Lawson Eng

Medical Oncologist

University of Toronto

Dr. Lawson Eng, MD, SM, FRCPC is a Medical Oncologist at the Princess Margaret Cancer Centre and Assistant Professor in the Department of Medicine, University of Toronto. He completed his medical school, internal medicine and medical oncology residency at the University of Toronto and completed his fellowship through the Royal College – Clinician Investigator Program where he jointly completed a Master of Science (SM) at the Harvard School of Public Health in epidemiology focusing on population-level data, data science and outcomes research, and his clinical and research fellowship at the Princess Margaret Cancer Centre. 

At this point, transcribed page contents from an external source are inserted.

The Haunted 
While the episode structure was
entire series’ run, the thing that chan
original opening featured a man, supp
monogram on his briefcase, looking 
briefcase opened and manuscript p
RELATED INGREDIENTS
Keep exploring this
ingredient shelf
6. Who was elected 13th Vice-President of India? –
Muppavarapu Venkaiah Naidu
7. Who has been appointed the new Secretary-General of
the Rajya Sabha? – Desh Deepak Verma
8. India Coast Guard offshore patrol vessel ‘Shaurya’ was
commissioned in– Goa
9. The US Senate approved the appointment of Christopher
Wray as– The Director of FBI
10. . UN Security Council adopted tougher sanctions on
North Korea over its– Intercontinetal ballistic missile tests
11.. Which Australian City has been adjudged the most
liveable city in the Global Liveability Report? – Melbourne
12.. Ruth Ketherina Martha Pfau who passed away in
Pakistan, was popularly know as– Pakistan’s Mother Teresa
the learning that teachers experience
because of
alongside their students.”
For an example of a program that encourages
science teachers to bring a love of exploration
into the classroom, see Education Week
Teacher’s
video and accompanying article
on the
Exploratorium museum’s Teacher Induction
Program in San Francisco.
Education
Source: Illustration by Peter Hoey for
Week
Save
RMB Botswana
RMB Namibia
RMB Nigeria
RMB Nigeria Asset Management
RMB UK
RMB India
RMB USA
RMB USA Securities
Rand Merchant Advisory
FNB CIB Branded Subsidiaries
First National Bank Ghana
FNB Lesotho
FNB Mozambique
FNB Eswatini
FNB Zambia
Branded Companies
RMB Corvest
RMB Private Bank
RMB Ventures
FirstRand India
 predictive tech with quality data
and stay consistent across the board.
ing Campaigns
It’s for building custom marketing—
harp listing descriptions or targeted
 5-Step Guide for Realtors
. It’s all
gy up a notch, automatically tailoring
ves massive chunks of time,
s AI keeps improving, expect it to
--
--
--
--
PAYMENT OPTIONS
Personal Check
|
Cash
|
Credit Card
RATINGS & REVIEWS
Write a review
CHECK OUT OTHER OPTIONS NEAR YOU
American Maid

His clinical practice focuses on lung, gastrointestinal and head and neck cancers. His research interests are in cancer survivorship and supportive care with a focus on health behaviours (in particular, tobacco control), patient-reported outcomes, real-world population-level data, outcomes research and health services research with a goal towards improving the care of cancer survivors.  He currently holds a Hold’Em for Life Early Career Professorship in Cancer Research and is currently the Ontario Health – Cancer Care Ontario – Smoking Cessation Regional Lead for Toronto Central South (Princess Margaret Cancer Centre) where he is responsible for the delivery of smoking cessation across the region and he also serves on the Ontario Health – Cancer Care Ontario – Smoking Cessation Research and Knowledge Translation Committee, and the International Association of the Study of Lung Cancer (IASLC) – Tobacco Control and Smoking Cessation Committee as the Research Sub-group co-chair. Furthermore, he is involved in the Multinational Association of Supportive Care in Cancer – Research Committee, Survivorship Working Group and Disparities Task Force. To date, he has published over 75 manuscripts and has over 170 abstract presentations at international meetings. He has received multiple American Society of Clinical Oncology (ASCO) Merit Awards, Novartis Oncology Young Canadian Investigator Awards, an ASCO Young Investigator Award (2020), an IASLC Early Career Award, a MASCC Young Investigator Award (2018), the 2019 Canadian Association of Medical Oncology (CAMO) Fellowship Award and a Canadian Institutes of Health Research (CIHR) Publication Prize, CIHR Fellowship Award and CIHR Early Career Researcher Award. His research has been funded by CAMO, ASCO, CIHR and the Canadian Cancer Society Research Institute.